Working data:
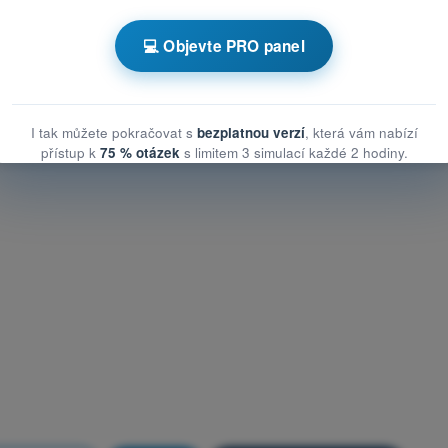
zní opatření ke zmírnění rizik ve vzduchu
💻 Objevte PRO panel
opatření ke zmírnění rizik ve vzduchu
 opatření ke zmírnění rizik ve vzduchu
I tak můžete pokračovat s
bezplatnou verzí
, která vám nabízí
přístup k
75 % otázek
s limitem 3 simulací každé 2 hodiny.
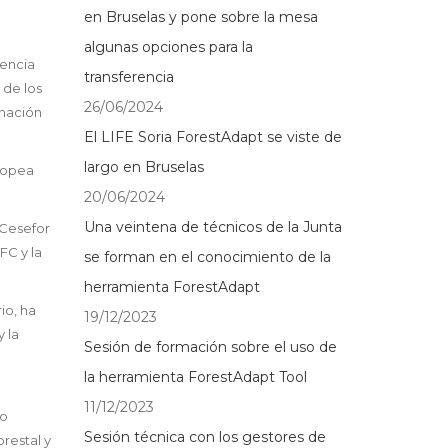
en Bruselas y pone sobre la mesa
algunas opciones para la
iencia
transferencia
 de los
26/06/2024
enación
El LIFE Soria ForestAdapt se viste de
largo en Bruselas
uropea
20/06/2024
Una veintena de técnicos de la Junta
 Cesefor
FC y la
se forman en el conocimiento de la
herramienta ForestAdapt
io, ha
19/12/2023
 la
Sesión de formación sobre el uso de
la herramienta ForestAdapt Tool
11/12/2023
mo
Sesión técnica con los gestores de
restal y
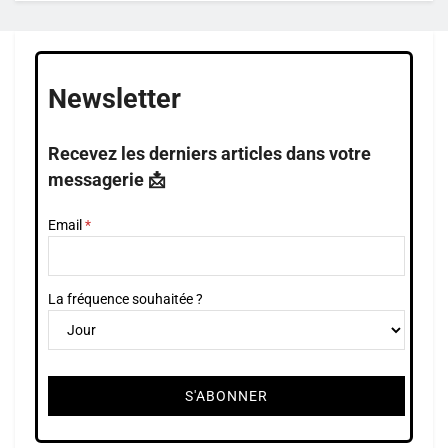
Newsletter
Recevez les derniers articles dans votre
messagerie 📩
Email
La fréquence souhaitée ?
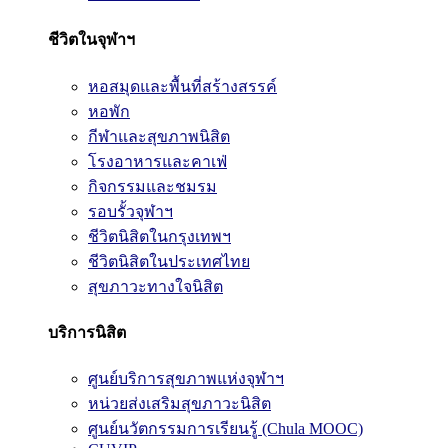
ชีวิตในจุฬาฯ
หอสมุดและพื้นที่สร้างสรรค์
หอพัก
กีฬาและสุขภาพนิสิต
โรงอาหารและคาเฟ่
กิจกรรมและชมรม
รอบรั้วจุฬาฯ
ชีวิตนิสิตในกรุงเทพฯ
ชีวิตนิสิตในประเทศไทย
สุขภาวะทางใจนิสิต
บริการนิสิต
ศูนย์บริการสุขภาพแห่งจุฬาฯ
หน่วยส่งเสริมสุขภาวะนิสิต
ศูนย์นวัตกรรมการเรียนรู้ (Chula MOOC)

Assignment:
Write out the text of the entries, from their start through the line that contains "La fréquence souhaitée ?", as a JSON list of strings with one string per line. Leave out blank lines and the pictures.

Answer to the exercise:
[
  "zní opatření ke zmírnění rizik ve vzduchu",
  "💻 Objevte PRO panel",
  "opatření ke zmírnění rizik ve vzduchu",
  " opatření ke zmírnění rizik ve vzduchu",
  "I tak můžete pokračovat s",
  "bezplatnou verzí",
  ", která vám nabízí",
  "přístup k",
  "75 % otázek",
  "s limitem 3 simulací každé 2 hodiny.",
  "en Bruselas y pone sobre la mesa",
  "algunas opciones para la",
  "iencia",
  "transferencia",
  " de los",
  "26/06/2024",
  "enación",
  "El LIFE Soria ForestAdapt se viste de",
  "largo en Bruselas",
  "uropea",
  "20/06/2024",
  "Una veintena de técnicos de la Junta",
  " Cesefor",
  "FC y la",
  "se forman en el conocimiento de la",
  "herramienta ForestAdapt",
  "io, ha",
  "19/12/2023",
  " la",
  "Sesión de formación sobre el uso de",
  "la herramienta ForestAdapt Tool",
  "11/12/2023",
  "mo",
  "Sesión técnica con los gestores de",
  "restal y",
  "Newsletter",
  "Recevez les derniers articles dans votre",
  "messagerie 📩",
  "Email",
  "La fréquence souhaitée ?"
]